**Task prompt:**
Once the line containing "- T3 vertebra: [238, 256, 279, 295]" is found in the entries below, reproduce it and every line after it, stopping at and including the line containing "- T4 vertebra: [234, 298, 281, 367]"; reproduce nothing else, and keep each line exact.

**Data to use:**
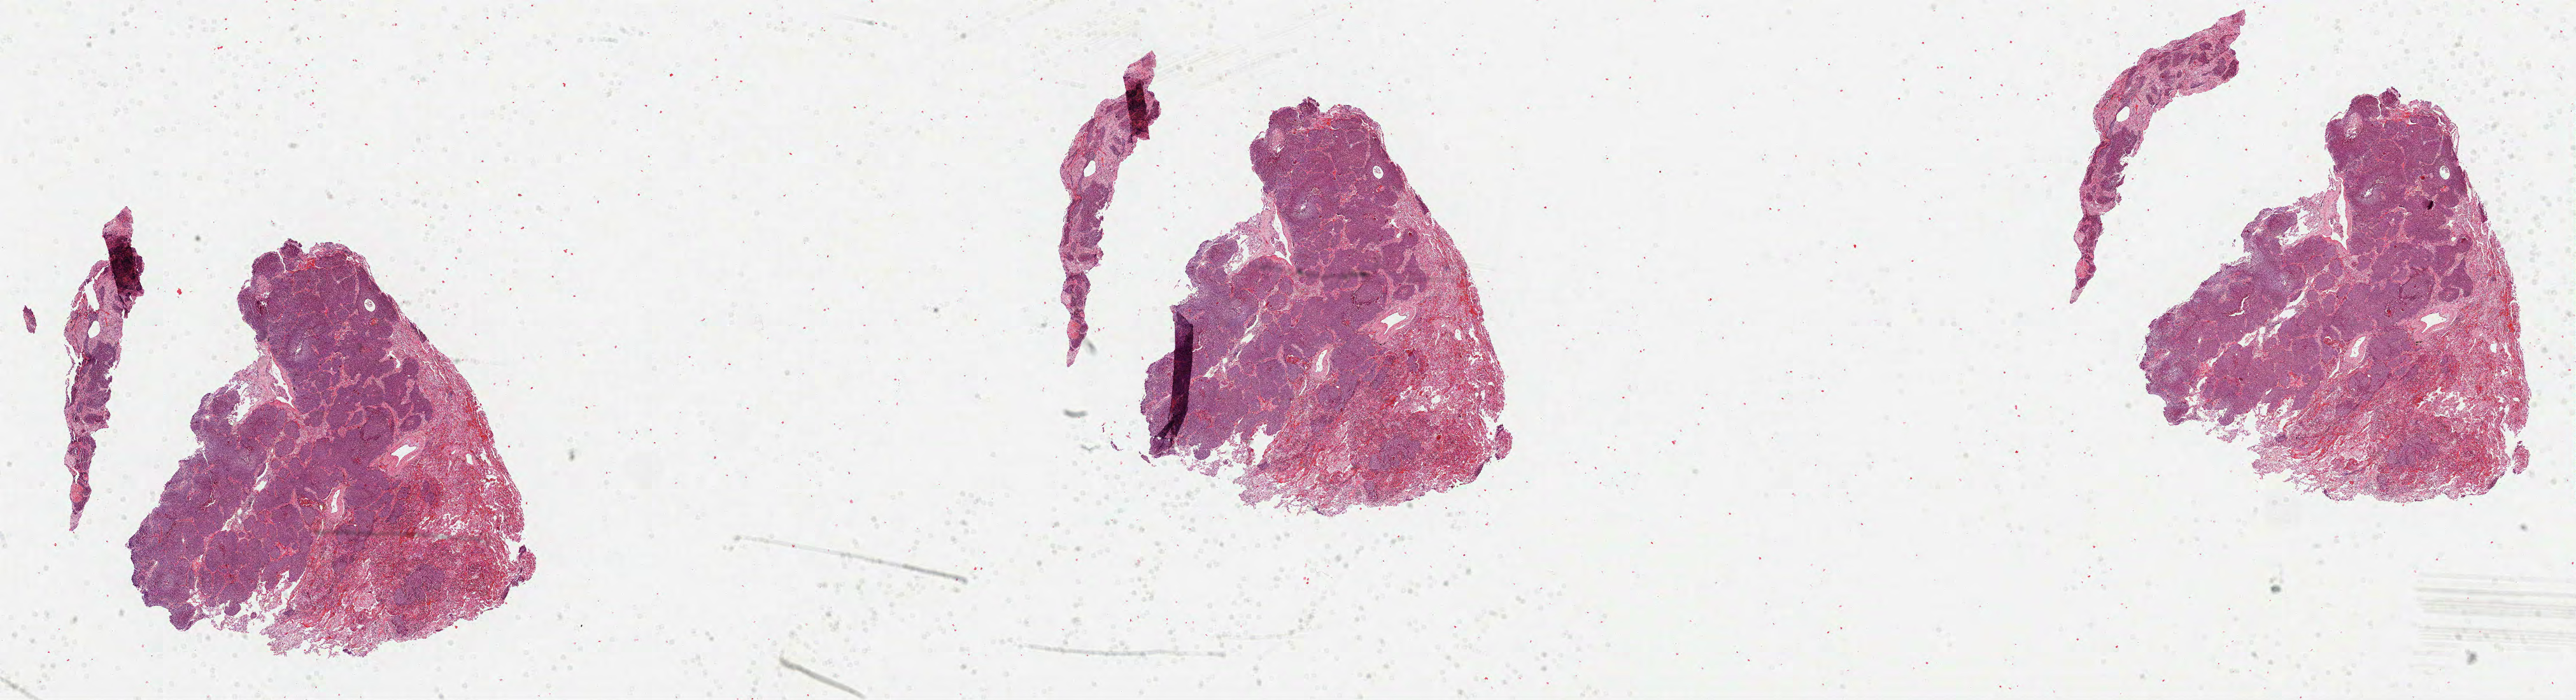
H&E-stained whole-slide image, low-resolution overview of the scanned area, about 32.6 x 8.9 mm (acquisition: 40x scan). Formalin-fixed paraffin-embedded (FFPE) diagnostic section. Primary tumour sample from the lung. Patient: male, age at initial diagnosis 58 years.
AJCC pathologic stage: IIIA. Histologic diagnosis: Squamous cell carcinoma, NOS. Laterality: left.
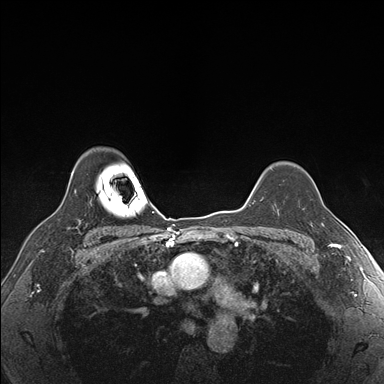
Breast MRI (dynamic contrast-enhanced), one axial slice. Position 131 of 176 along the scan axis. Dynamic contrast-enhanced series, time point 2 of 7 at this slice position (early post-contrast). 1.5 T. TE 1.5 ms, TR 4.1 ms. 384 × 384 image matrix. Female patient.
Structures marked on this image (semi-automatic segmentation, software-assisted and operator-edited):
- enhancing-tissue mask used for the functional tumour volume (all voxels passing the contrast-enhancement thresholds inside the analysis volume; usually the tumour): bounding box [x1, y1, x2, y2] px = [313, 207, 328, 231]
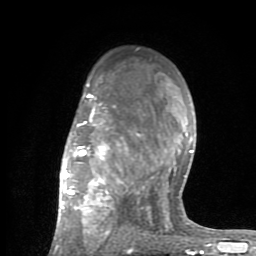
Breast MRI (dynamic contrast-enhanced), one axial slice; slice 55 of 80 in the series (ordered by position); cropped to one breast; dynamic contrast-enhanced series, time point 2 of 8 at this slice position (early post-contrast); 1.5 T; TE 2.6 ms, TR 6 ms; 2 mm slice thickness; 256 × 256 image matrix. Female patient.
Outlined on this slice (semi-automatic segmentation, software-assisted and operator-edited):
- enhancing-tissue mask used for the functional tumour volume (all voxels passing the contrast-enhancement thresholds inside the analysis volume; usually the tumour): bounding box (x1, y1, x2, y2) in pixels: (53, 78, 201, 254)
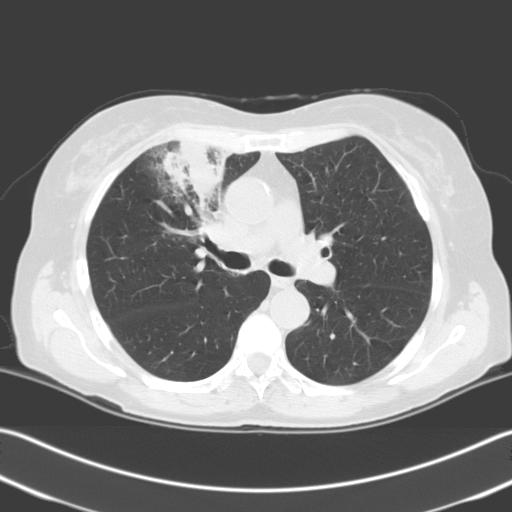
Low-dose screening chest CT, one axial slice; slice 135 of 204 in the series (ordered by position); lung window (W 1500 / L -600 HU); 512 × 512 image matrix, field of view 348 × 348 mm.
Annotated regions visible in this slice (expert manual segmentation):
- lesion 1 (tumor, upper lobe of right lung): bounding box <161,141,230,205> (left, top, right, bottom; pixels)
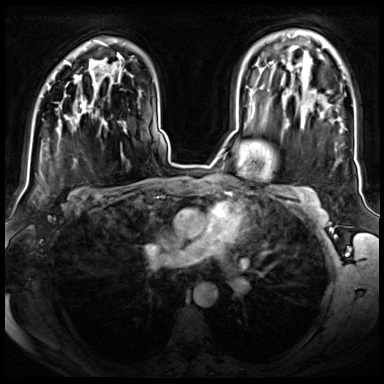
Breast MRI (dynamic contrast-enhanced), one axial slice. Slice 51 of 72 in the series (ordered by position). Dynamic contrast-enhanced series, time point 2 of 8 at this slice position (early post-contrast). 3 T. TE 1.4 ms, TR 4.3 ms. 384 × 384 image matrix. Female patient.
Structures marked on this image (semi-automatic segmentation, software-assisted and operator-edited):
- enhancing-tissue mask used for the functional tumour volume (all voxels passing the contrast-enhancement thresholds inside the analysis volume; usually the tumour): bounding box (x1, y1, x2, y2) in pixels: (49, 75, 85, 119)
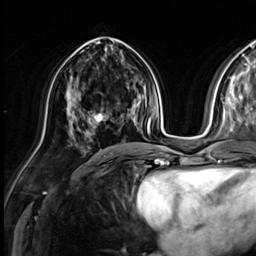
Breast MRI (dynamic contrast-enhanced), one axial slice; position 28 of 64 along the scan axis; cropped to one breast; dynamic contrast-enhanced series, time point 2 of 9 at this slice position (early post-contrast); 3 T; TE 1.4 ms, TR 4.3 ms; 2.5 mm slice thickness; 256 × 256 image matrix, field of view 240 × 240 mm. Female patient.
Annotated regions visible in this slice (semi-automatic segmentation, software-assisted and operator-edited):
- enhancing-tissue mask used for the functional tumour volume (all voxels passing the contrast-enhancement thresholds inside the analysis volume; usually the tumour): bounding box <92,113,109,122> (left, top, right, bottom; pixels)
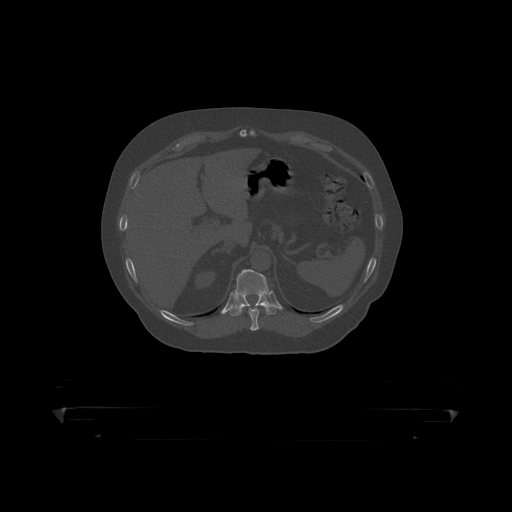
CT including the spine, one axial slice. Slice 202 of 390 in the series (ordered by position). Bone window (W 1800 / L 400 HU). 1.25 mm slice thickness. 512 × 512 image matrix, field of view 650 × 650 mm. Male patient, age 60 years. From the clinical record (not read from this slice): primary cancer: prostate.
Outlined on this slice (semi-automatic segmentation, software-assisted and operator-edited):
- T10 vertebra: bounding box <243,304,262,319> (left, top, right, bottom; pixels)
- T11 vertebra: <228,270,279,316>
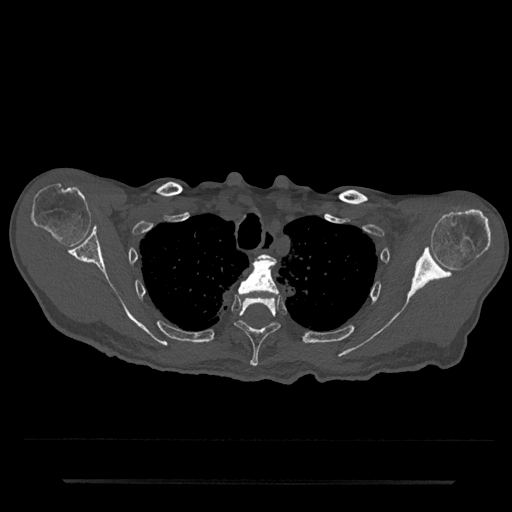
CT including the spine, one axial slice; position 628 of 797 along the scan axis; reconstruction kernel Br40s/3; bone window (W 1800 / L 400 HU); 512 × 512 image matrix, field of view 427 × 427 mm. Patient: male, 74 years. From the clinical record (not read from this slice): primary cancer: prostate.
Annotated regions visible in this slice (semi-automatically segmented with operator editing):
- T2 vertebra: bounding box [x1, y1, x2, y2] px = [259, 254, 270, 260]
- T3 vertebra: [238, 256, 279, 295]
- T4 vertebra: [234, 298, 281, 367]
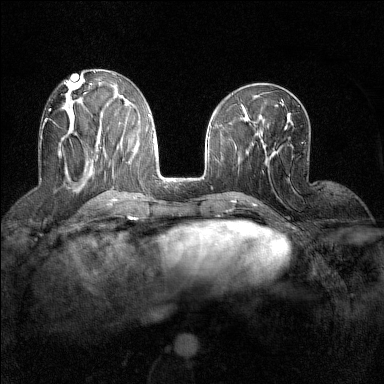
Breast MRI (dynamic contrast-enhanced), one axial slice; position 61 of 160 along the scan axis; dynamic contrast-enhanced series, time point 2 of 7 at this slice position (early post-contrast); 1.5 T; TE 1.8 ms, TR 5 ms; 1 mm slice thickness; 384 × 384 image matrix, field of view 280 × 280 mm. Female patient.
Outlined on this slice (semi-automatically segmented with operator editing):
- enhancing-tissue mask used for the functional tumour volume (all voxels passing the contrast-enhancement thresholds inside the analysis volume; usually the tumour): bounding box <44,109,51,121> (left, top, right, bottom; pixels)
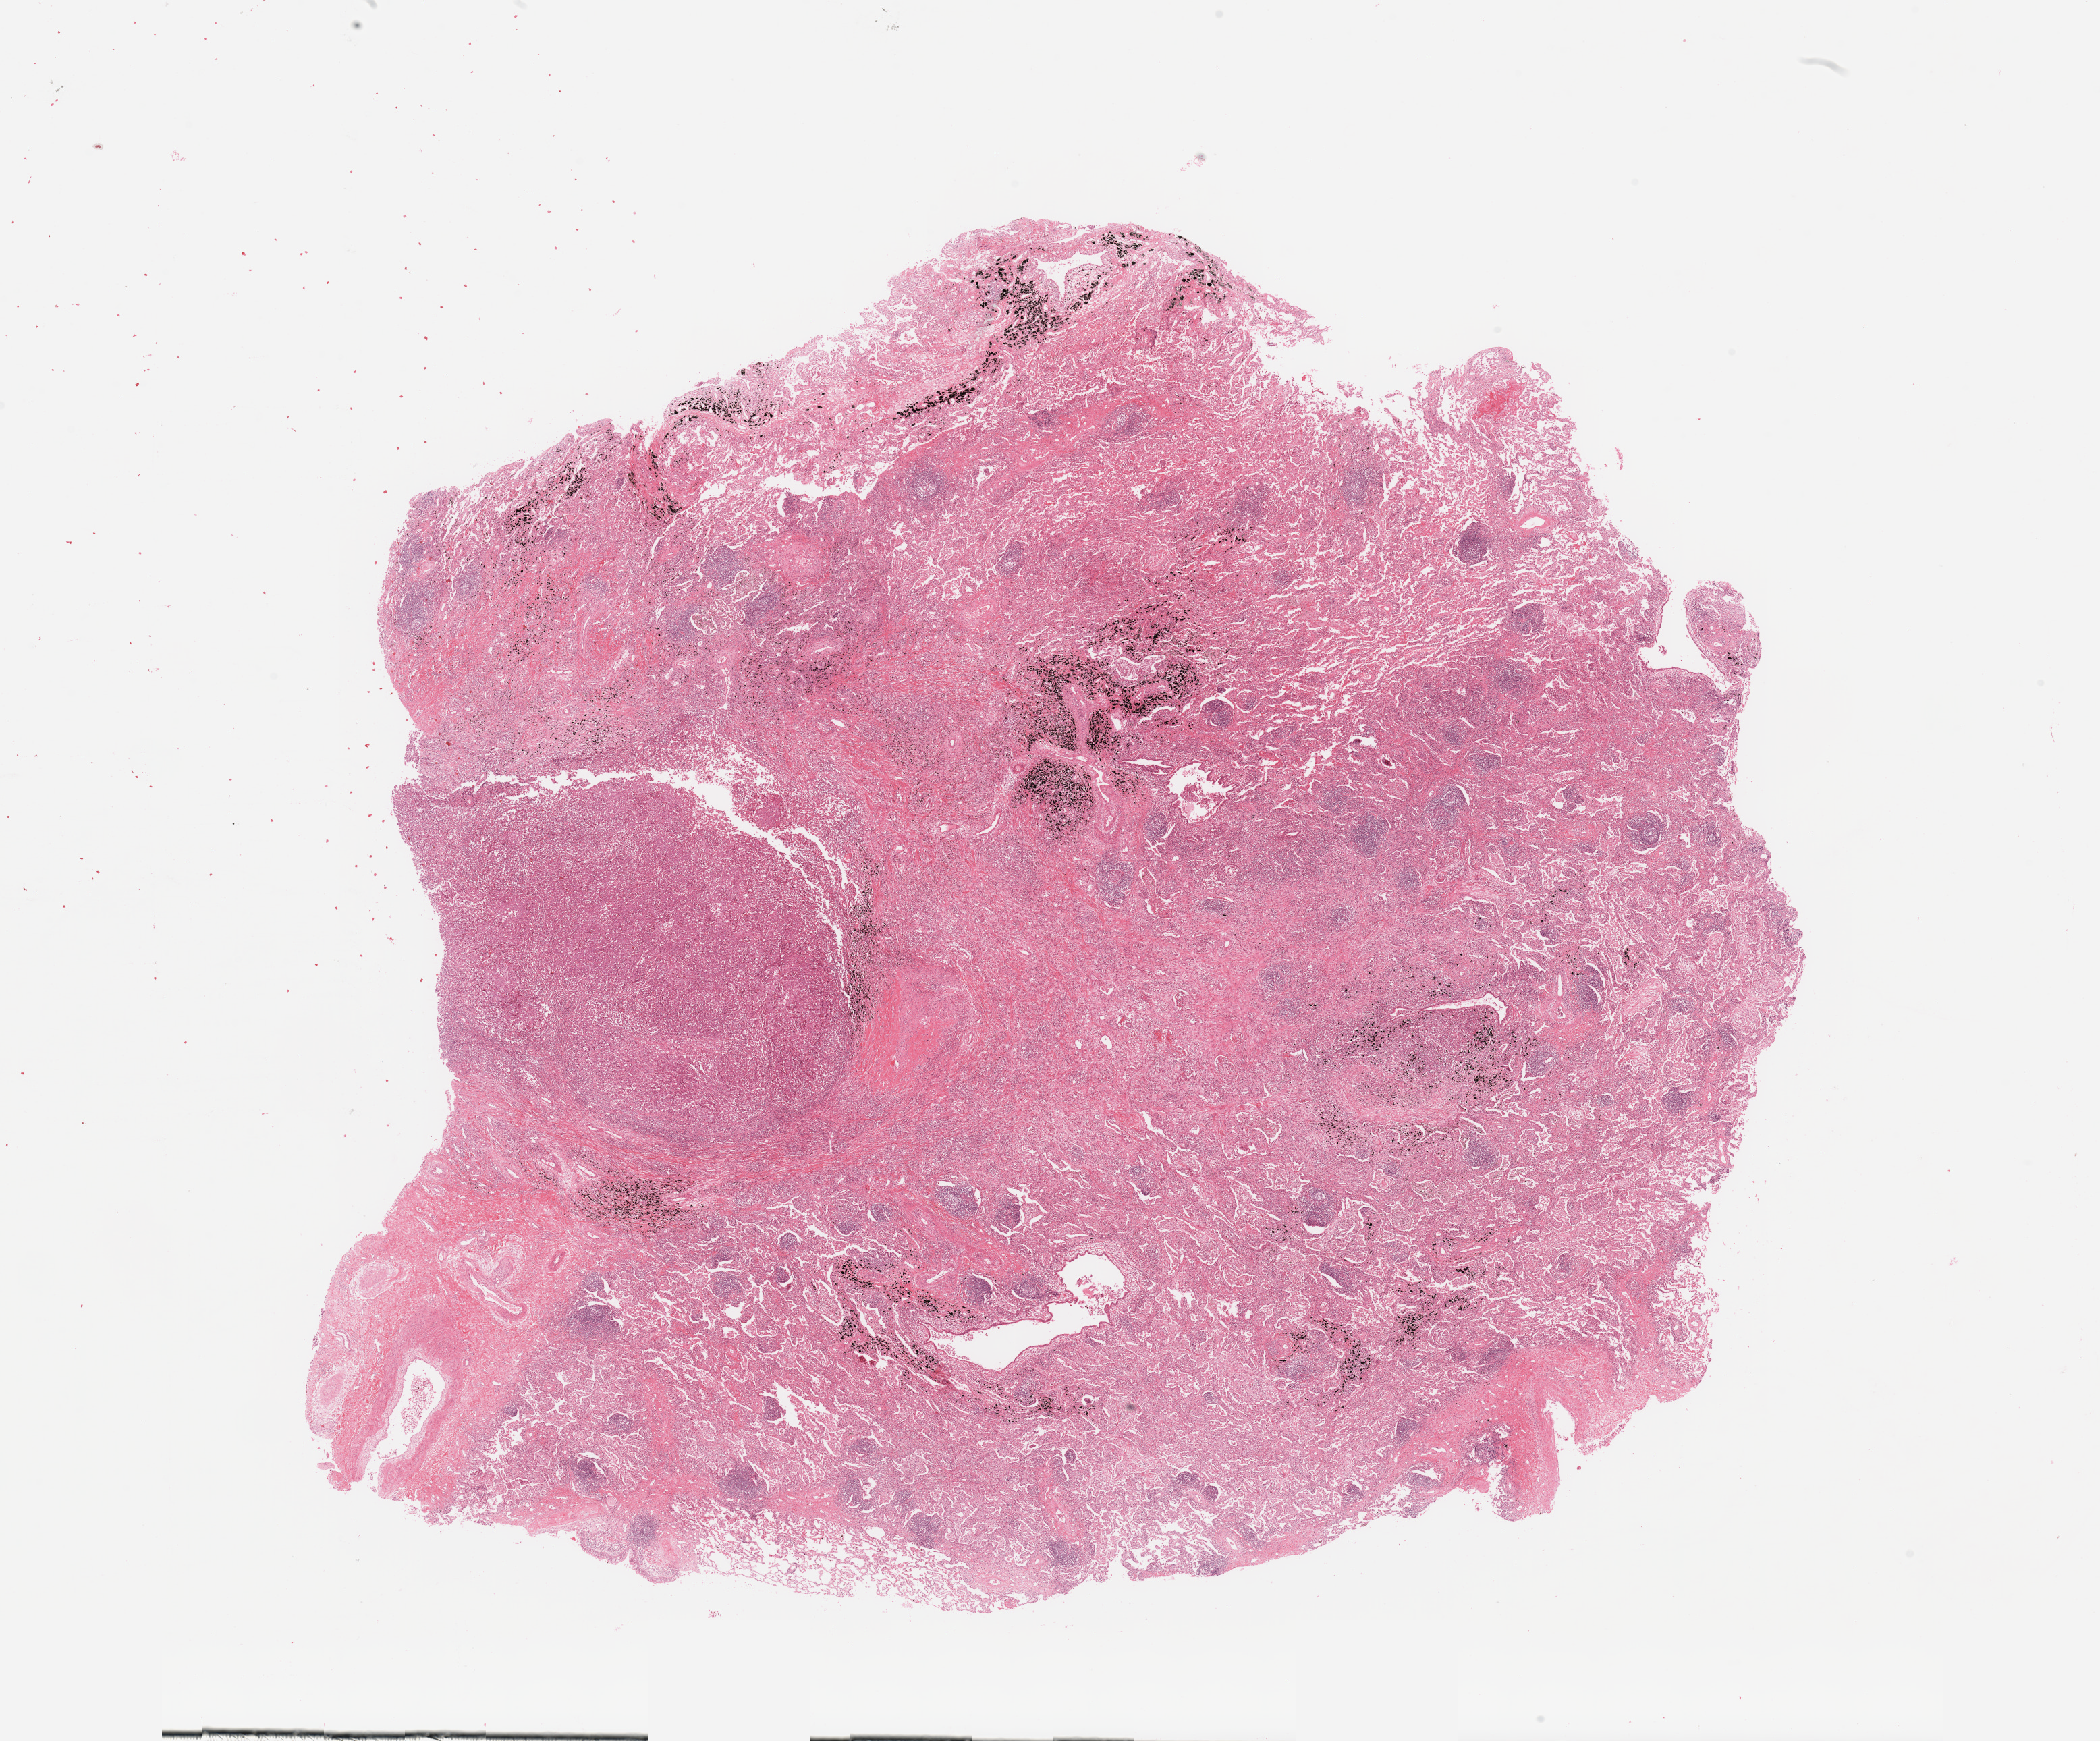
H&E-stained whole-slide image, low-resolution overview of the scanned area, about 24.6 x 20.4 mm; tumour tissue sample, lung. Male, 54 y/o. Histologic grade: G3 (poorly differentiated).
Diagnosis: Adenocarcinoma, NOS. AJCC pathologic stage: IIIA.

**Output for this exercise:**
- T3 vertebra: [238, 256, 279, 295]
- T4 vertebra: [234, 298, 281, 367]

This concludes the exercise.